## EXCERPTED DATA
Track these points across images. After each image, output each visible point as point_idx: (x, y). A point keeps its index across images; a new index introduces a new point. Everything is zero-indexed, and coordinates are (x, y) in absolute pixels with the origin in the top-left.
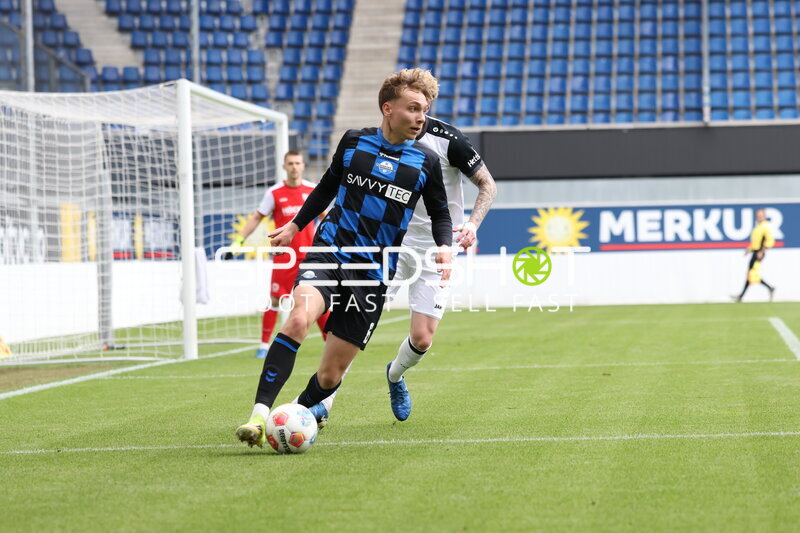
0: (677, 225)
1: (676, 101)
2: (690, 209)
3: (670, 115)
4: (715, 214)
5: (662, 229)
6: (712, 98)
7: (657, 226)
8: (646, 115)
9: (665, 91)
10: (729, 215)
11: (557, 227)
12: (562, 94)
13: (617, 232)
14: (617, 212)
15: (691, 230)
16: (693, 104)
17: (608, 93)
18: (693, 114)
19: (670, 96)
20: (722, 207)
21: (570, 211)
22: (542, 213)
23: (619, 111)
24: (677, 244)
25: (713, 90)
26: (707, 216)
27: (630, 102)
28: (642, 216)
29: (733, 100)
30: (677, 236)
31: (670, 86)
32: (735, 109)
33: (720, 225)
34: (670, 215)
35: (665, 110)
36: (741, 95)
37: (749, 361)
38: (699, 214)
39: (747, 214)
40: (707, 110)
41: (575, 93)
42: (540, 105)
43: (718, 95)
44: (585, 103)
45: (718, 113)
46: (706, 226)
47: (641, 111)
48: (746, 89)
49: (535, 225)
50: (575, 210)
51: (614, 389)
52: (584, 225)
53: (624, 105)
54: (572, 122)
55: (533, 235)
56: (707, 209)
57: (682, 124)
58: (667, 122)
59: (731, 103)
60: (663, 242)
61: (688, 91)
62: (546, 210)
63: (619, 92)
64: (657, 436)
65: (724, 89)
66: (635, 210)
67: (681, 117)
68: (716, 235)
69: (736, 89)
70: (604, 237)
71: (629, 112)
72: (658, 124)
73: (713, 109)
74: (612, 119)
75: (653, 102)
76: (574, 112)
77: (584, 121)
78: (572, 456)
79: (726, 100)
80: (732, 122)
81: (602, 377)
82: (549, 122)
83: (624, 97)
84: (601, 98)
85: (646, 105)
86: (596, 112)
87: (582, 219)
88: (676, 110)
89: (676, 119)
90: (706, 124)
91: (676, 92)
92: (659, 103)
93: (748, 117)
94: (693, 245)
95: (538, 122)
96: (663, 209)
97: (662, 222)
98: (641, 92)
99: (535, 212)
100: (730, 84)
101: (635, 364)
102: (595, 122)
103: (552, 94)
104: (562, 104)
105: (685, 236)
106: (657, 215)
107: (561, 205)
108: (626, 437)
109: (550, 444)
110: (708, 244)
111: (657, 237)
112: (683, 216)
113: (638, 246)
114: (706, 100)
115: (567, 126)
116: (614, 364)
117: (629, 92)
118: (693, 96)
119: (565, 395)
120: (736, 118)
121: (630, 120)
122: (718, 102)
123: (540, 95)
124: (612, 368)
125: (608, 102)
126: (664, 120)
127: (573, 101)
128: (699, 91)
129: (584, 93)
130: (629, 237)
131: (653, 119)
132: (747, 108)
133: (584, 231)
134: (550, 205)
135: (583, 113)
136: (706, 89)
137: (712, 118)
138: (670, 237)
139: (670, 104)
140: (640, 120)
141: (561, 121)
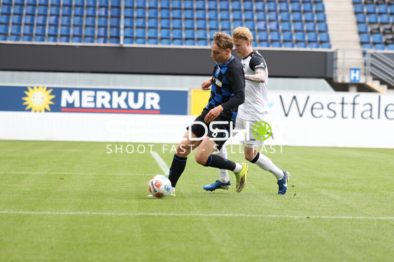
0: (103, 99)
1: (106, 32)
2: (110, 91)
3: (102, 39)
4: (124, 94)
5: (95, 101)
6: (125, 31)
7: (92, 99)
8: (89, 39)
9: (100, 27)
10: (131, 95)
11: (38, 97)
12: (44, 25)
13: (70, 101)
14: (71, 91)
15: (111, 102)
16: (115, 34)
17: (69, 26)
18: (114, 40)
19: (103, 29)
20: (128, 91)
21: (45, 89)
22: (30, 89)
23: (74, 36)
24: (103, 110)
25: (125, 27)
26: (119, 95)
27: (81, 31)
28: (84, 93)
29: (137, 33)
30: (103, 105)
31: (102, 24)
32: (137, 38)
33: (126, 101)
34: (100, 94)
35: (99, 37)
36: (140, 30)
37: (139, 174)
38: (115, 94)
39: (141, 95)
40: (122, 38)
41: (50, 25)
42: (31, 30)
43: (128, 30)
44: (56, 31)
45: (127, 40)
46: (118, 100)
47: (86, 36)
48: (143, 28)
49: (26, 96)
50: (48, 89)
51: (65, 186)
52: (53, 97)
53: (77, 33)
54: (48, 41)
55: (25, 101)
56: (120, 91)
57: (108, 45)
58: (100, 43)
59: (135, 35)
60: (95, 108)
61: (112, 27)
62: (32, 88)
63: (75, 26)
64: (88, 213)
65: (132, 27)
66: (81, 90)
67: (108, 41)
68: (124, 106)
69: (138, 27)
70: (63, 104)
71: (79, 37)
72: (95, 44)
73: (125, 37)
74: (70, 40)
75: (93, 32)
76: (50, 35)
77: (55, 41)
78: (42, 222)
79: (132, 33)
80: (135, 45)
81: (59, 180)
82: (36, 40)
83: (77, 29)
84: (65, 28)
85: (89, 34)
86: (62, 36)
87: (51, 94)
88: (105, 37)
89: (105, 42)
90: (121, 45)
91: (106, 27)
92: (96, 33)
93: (144, 43)
94: (111, 110)
95: (30, 40)
96: (96, 90)
97: (95, 97)
98: (87, 26)
99: (26, 89)
100: (135, 25)
101: (77, 174)
102: (61, 41)
103: (38, 25)
104: (44, 31)
105: (107, 106)
106: (93, 93)
107: (41, 86)
108: (71, 213)
109: (30, 215)
110: (119, 110)
111: (92, 105)
112: (107, 95)
113: (81, 110)
114: (122, 32)
115: (46, 43)
116: (66, 173)
117: (81, 26)
118: (115, 30)
119: (39, 189)
120: (137, 43)
121: (80, 41)
122: (128, 34)
123: (32, 25)
124: (65, 175)
125: (68, 31)
126: (98, 42)
127: (49, 29)
128: (118, 27)
129: (56, 25)
130: (77, 105)
131: (92, 42)
132: (144, 38)
133: (52, 100)
134: (35, 86)
135: (54, 36)
136: (122, 26)
137: (124, 43)
138: (99, 105)
139: (102, 34)
140: (85, 42)
141: (43, 40)
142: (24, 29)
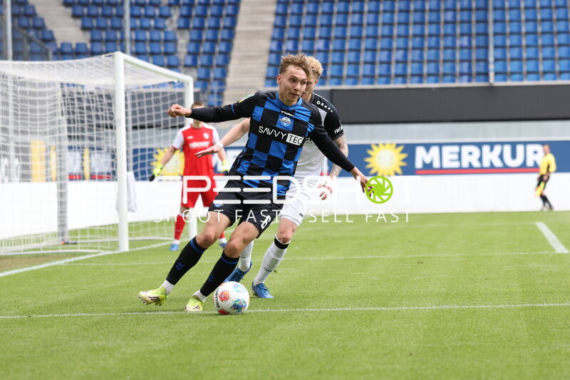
0: (470, 156)
1: (470, 67)
2: (480, 145)
3: (465, 78)
4: (497, 149)
5: (460, 159)
6: (495, 66)
7: (456, 157)
8: (449, 78)
9: (462, 61)
10: (507, 149)
11: (385, 157)
12: (389, 63)
13: (428, 161)
14: (428, 147)
15: (480, 160)
16: (482, 70)
17: (421, 62)
18: (482, 77)
19: (466, 65)
20: (502, 144)
21: (394, 146)
22: (374, 147)
23: (429, 75)
24: (471, 170)
25: (496, 60)
26: (492, 149)
27: (437, 69)
28: (446, 149)
29: (511, 67)
30: (470, 164)
31: (465, 57)
32: (512, 73)
33: (501, 157)
34: (465, 149)
35: (462, 74)
36: (516, 64)
37: (522, 253)
38: (486, 148)
39: (520, 148)
40: (492, 74)
41: (397, 62)
42: (373, 71)
43: (500, 64)
44: (405, 69)
45: (500, 77)
46: (491, 157)
47: (445, 75)
48: (520, 59)
49: (369, 156)
50: (398, 145)
51: (425, 273)
52: (404, 156)
53: (432, 71)
54: (395, 83)
55: (368, 163)
56: (492, 145)
57: (474, 84)
58: (463, 83)
59: (509, 69)
60: (461, 168)
61: (478, 61)
62: (377, 145)
63: (429, 61)
64: (456, 307)
65: (504, 60)
66: (440, 145)
67: (473, 79)
68: (498, 164)
69: (512, 59)
70: (419, 165)
71: (436, 76)
72: (457, 84)
73: (496, 73)
74: (424, 80)
75: (453, 68)
76: (397, 76)
77: (404, 82)
78: (396, 321)
79: (505, 67)
80: (509, 83)
81: (417, 265)
82: (379, 83)
83: (433, 65)
84: (416, 65)
85: (448, 71)
86: (413, 75)
87: (403, 152)
88: (470, 74)
89: (470, 81)
90: (491, 84)
91: (470, 61)
92: (458, 69)
93: (521, 80)
94: (482, 171)
95: (372, 83)
96: (460, 145)
97: (460, 154)
98: (445, 61)
99: (369, 147)
100: (508, 56)
101: (440, 255)
102: (412, 82)
103: (382, 63)
104: (389, 70)
105: (476, 164)
106: (456, 149)
107: (388, 142)
108: (434, 307)
109: (380, 312)
110: (492, 169)
111: (456, 165)
112: (475, 150)
113: (443, 171)
114: (491, 67)
115: (392, 86)
116: (426, 255)
117: (436, 62)
118: (482, 64)
119: (391, 277)
120: (512, 80)
121: (437, 81)
122: (500, 69)
123: (373, 63)
124: (424, 258)
125: (421, 68)
126: (461, 81)
127: (396, 67)
128: (486, 61)
129: (405, 62)
130: (436, 165)
131: (453, 81)
132: (520, 73)
133: (404, 160)
134: (380, 142)
135: (403, 76)
136: (491, 59)
137: (496, 80)
138: (465, 165)
139: (465, 70)
140: (444, 82)
141: (388, 82)
142: (363, 70)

## TASK STATEMENT
The output should be exactly the lines above from the line containing "46: (706, 226)" to the line containing "126: (664, 120)", inclusive, with no other lines.

## EXERCISE RESPONSE
46: (706, 226)
47: (641, 111)
48: (746, 89)
49: (535, 225)
50: (575, 210)
51: (614, 389)
52: (584, 225)
53: (624, 105)
54: (572, 122)
55: (533, 235)
56: (707, 209)
57: (682, 124)
58: (667, 122)
59: (731, 103)
60: (663, 242)
61: (688, 91)
62: (546, 210)
63: (619, 92)
64: (657, 436)
65: (724, 89)
66: (635, 210)
67: (681, 117)
68: (716, 235)
69: (736, 89)
70: (604, 237)
71: (629, 112)
72: (658, 124)
73: (713, 109)
74: (612, 119)
75: (653, 102)
76: (574, 112)
77: (584, 121)
78: (572, 456)
79: (726, 100)
80: (732, 122)
81: (602, 377)
82: (549, 122)
83: (624, 97)
84: (601, 98)
85: (646, 105)
86: (596, 112)
87: (582, 219)
88: (676, 110)
89: (676, 119)
90: (706, 124)
91: (676, 92)
92: (659, 103)
93: (748, 117)
94: (693, 245)
95: (538, 122)
96: (663, 209)
97: (662, 222)
98: (641, 92)
99: (535, 212)
100: (730, 84)
101: (635, 364)
102: (595, 122)
103: (552, 94)
104: (562, 104)
105: (685, 236)
106: (657, 215)
107: (561, 205)
108: (626, 437)
109: (550, 444)
110: (708, 244)
111: (657, 237)
112: (683, 216)
113: (638, 246)
114: (706, 100)
115: (567, 126)
116: (614, 364)
117: (629, 92)
118: (693, 96)
119: (565, 395)
120: (736, 118)
121: (630, 120)
122: (718, 102)
123: (540, 95)
124: (612, 368)
125: (608, 102)
126: (664, 120)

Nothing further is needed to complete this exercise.